CA Douai, 2e ch. sect. 2, 6 décembre 2018, n° 17/00788

DOUAI

Arrêt

Infirmation partielle

PARTIES

Demandeur :

Marionnaud Lafayette (SAS)

COMPOSITION DE LA JURIDICTION

Président :

Mme Dallery

Conseillers :

Mme Cordier, Mme Fallenot

TGI Lille, du 21 nov. 2016, n° 16/04425

21 novembre 2016

FAITS ET PROCEDURE

Les consorts L. sont propriétaires de locaux commerciaux situés à [...], et [...], qu'ils ont donnés à bail à la société R., aux droits de laquelle se trouve la société Marionnaud Lafayette. Ce bail a été consenti à effet au 18 mai 1999 pour se terminer le 17 mai 2008, moyennant un loyer annuel hors taxes et hors charges de 12 981,85 euros, assorti d'une clause de révision triennale légale. Il s'est poursuivi à son terme par tacite prolongation.

Par acte d'huissier du 31 mars 2011, le preneur a sollicité son renouvellement à effet au 1er octobre 2011.

Un premier contentieux a opposé les parties sur la détermination de la date d'effet du bail renouvelé.

Le juge des loyers commerciaux s'est estimé incompétent et a renvoyé les parties devant le tribunal de grande instance de Lille.

Par décision en date du 16 février 2015, cette juridiction a :

- constaté que la durée du bail est inférieure à 12 ans ;

- constaté que la date d'effet du renouvellement à retenir est le 1er avril 2011 ;

- ordonné une expertise confiée à Monsieur de B. pour examiner les motifs de déplafonnement allégués par les bailleurs.

L'expert a déposé son rapport le 15 juillet 2015

Par jugement rendu le 21 novembre 2016, le tribunal de grande instance de Lille a statué en ces termes :

- FIXE le prix du loyer du bail renouvelé à compter du premier avril 2011 à 17817 euros/ an HT et HC

- DIT que le contrat de bail est renouvelé aux clauses et conditions antérieures, en ce compris la clause d'indexation en fonction de l'ICC de l'INSEE

- CONDAMNE la société MARIONNAUD LAFAYETTE au paiement de la somme de 5973,42 euros HT, somme arrêtée et actualisée au 15 avril 2016

- ORDONNE l'exécution provisoire de la présente décision

- DIT qu'il sera fait masse des dépens et que le partage sera ordonné par moitié.

- DIT n'y avoir lieu à application des dispositions de l'article 700 du CPC.

Le premier juge a constaté que les bailleurs renonçaient à leur demande de déplafonnement et que les deux parties exprimaient leur accord sur le montant du prix du loyer renouvelé retenu par l'expert. Le contrat de bail était renouvelé aux clauses et conditions identiques au précédent. Par conséquent, la clause contractuelle d'indexation, en fonction de l'ICC de l'INSEE, continuait de trouver application et les bailleurs demandaient à juste titre le paiement de l'arriéré de loyers dû en regard de la variation de l'indice INSEE.

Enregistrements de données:
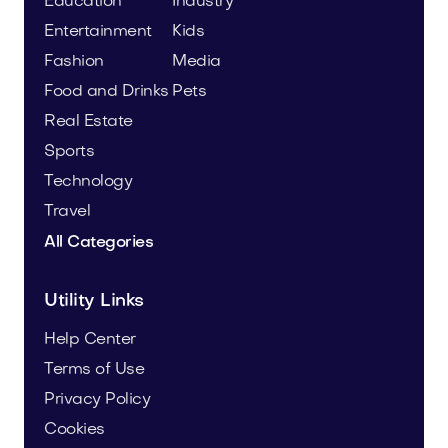
Education
Industry
Entertainment
Kids
Fashion
Media
Food and Drinks
Pets
Real Estate
Sports
Technology
Travel
All Categories
Utility Links
Help Center
Terms of Use
Privacy Policy
Cookies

* _Liste des activités_:
1. Indiquez si chacun des énoncés suivants est conforme à l'extrait de l'arrêt sur le bail commercial, en répondant par oui ou par non et en citant les mots exacts qui le justifient.
(a) Le bail initial devait prendre fin le 17 mai 2008.
(b) Le tribunal de grande instance de Lille a retenu le 1er octobre 2011 comme date d'effet du renouvellement.
(c) Devant le premier juge, les bailleurs ont maintenu leur demande de déplafonnement.
2. Poursuivez l'extrait de l'arrêt sur le bail commercial en reprenant juste après sa dernière phrase.

* _Corrigé des activités_:
1.
(a) Oui : « pour se terminer le 17 mai 2008 ».
(b) Non : « constaté que la date d'effet du renouvellement à retenir est le 1er avril 2011 ».
(c) Non : « les bailleurs renonçaient à leur demande de déplafonnement ».

2.
Par déclaration du 1er février 2017, la société Marionnaud Lafayette a relevé appel total de cette décision.

PRETENTIONS DES PARTIES

Par conclusions régularisées par le RPVA le 24 août 2017, la société Marionnaud Lafayette demande à la cour :

'Vu les dispositions des articles L 145-34, L 145-37 et L 145-38 (anciens articles 27 et 28 du décret du 30 septembre 1953),

INFIRMER la décision entreprise en ce qu'elle a condamné la société MARIONNAUD LAFAYETTE au paiement de la somme de 5.973,42 € et en ORDONNER la restitution.

DIRE que cette somme a été calculée à partir d'une révision du loyer suggérée par l'expert à effet des 18 mai 2011 et 1er avril 2014.

DIRE que la date du 18 mai 2011 ne pouvait être une date de révision du loyer qui a été fixée judiciairement au 1er avril 2011.

DIRE qu'aucune demande n'a été formulée par lettre recommandée ou par acte d'huissier à effet du 1er avril 2014 ni à aucune date postérieure.

DIRE que la clause de révision du loyer n'est pas une clause d'indexation conventionnelle et suppose que soit respecté le formalisme de l'article L 145-38.

DIRE qu'en l'absence de respect de ce formalisme les bailleurs sont irrecevables à prétendre à la révision du loyer et à l'obtention des sommes au paiement desquelles la société MARIONNAUD LAFAYETTE a été condamnée.

DIRE qu'en tout état de cause, les bailleurs seraient prescrits à faire fixer le loyer au 1er avril 2014 s’il était produit devant la Cour une demande à effet de cette date valablement notifiée ou signifiée au preneur.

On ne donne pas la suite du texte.